Corriere della Sera, 19 ottobre 2024
Il commissario ucraino per le persone scomparse
Il generale dell’armata dispersa, per parafrasare il titolo del romanzo con cui lo scrittore albanese Ismail Kadare, morto nel luglio scorso, conquistò una meritata notorietà internazionale. Parliamo di Artur Dobroserdov, il magistrato ucraino, già vice procuratore della regione di Vinnytsia (dove è nato), che svolge nel ministero degli Interni di Kiev l’incarico di Commissario per le persone scomparse. Tra queste vi sono anche i prigionieri in mano alla Russia. «Una persona ha lo status di scomparso – ha spiegato – fino a quando non ritorna nel territorio da noi controllato o fino a quando non siamo in grado di comunicare con lui sul territorio di un altro Stato con cui abbiamo validi accordi legali internazionali».
Nel corso di questo conflitto che non sarebbe mai dovuto iniziare (e che invece arriverà il 20 novembre alla data simbolica di 1.000 giorni trascorsi dal momento in cui l’esercito di Vladimir Putin ha invaso un Paese da sottomettere), il ritorno in patria di 3.672 ucraini è stato assicurato grazie a 57 scambi di prigionieri. L’ultima operazione è avvenuta in settembre con la mediazione degli Emirati Arabi Uniti. Ma si tratta soltanto di una goccia nell’oceano. Negli elenchi di Dobroserdov compaiono oltre 40.000 persone di cui non si hanno notizie. Chi si presume sia morto non può essere registrato come tale perché il suo corpo non è stato recuperato mentre oltre la metà di coloro il cui destino è sconosciuto potrebbero essere vivi.

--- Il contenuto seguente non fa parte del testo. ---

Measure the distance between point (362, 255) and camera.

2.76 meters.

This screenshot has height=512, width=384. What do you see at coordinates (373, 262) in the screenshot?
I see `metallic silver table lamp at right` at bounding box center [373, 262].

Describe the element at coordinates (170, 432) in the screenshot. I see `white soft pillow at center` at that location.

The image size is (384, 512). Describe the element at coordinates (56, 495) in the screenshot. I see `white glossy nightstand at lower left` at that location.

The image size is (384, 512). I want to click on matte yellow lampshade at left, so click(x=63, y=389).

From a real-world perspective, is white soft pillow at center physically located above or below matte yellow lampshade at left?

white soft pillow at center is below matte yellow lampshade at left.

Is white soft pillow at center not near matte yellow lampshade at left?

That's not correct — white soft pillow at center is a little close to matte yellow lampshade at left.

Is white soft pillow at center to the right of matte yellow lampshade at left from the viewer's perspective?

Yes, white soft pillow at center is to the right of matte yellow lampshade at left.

I collaboratori del Commissario per le persone scomparse, scrive The Economist, controllano i canali russi di Telegram che si sono specializzati nel mostrare i soldati ucraini catturati. Un team di esperti utilizza tecnologie di riconoscimento facciale per cercare di arrivare alle identificazioni, visto che Mosca non fornisce alla Croce Rossa le liste complete dei prigionieri. Dobroserdov vede in questo materiale che circola sul web la mano dei servizi segreti russi e li accusa di chiedere denaro o informazioni in cambio della possibilità dei familiari di mettersi in contatto con i detenuti. «Alcuni dei siti – aggiunge il settimanale britannico – sono semplicemente gestiti da truffatori». Le guerre diventano ancora più terribili quando si specula sul dolore.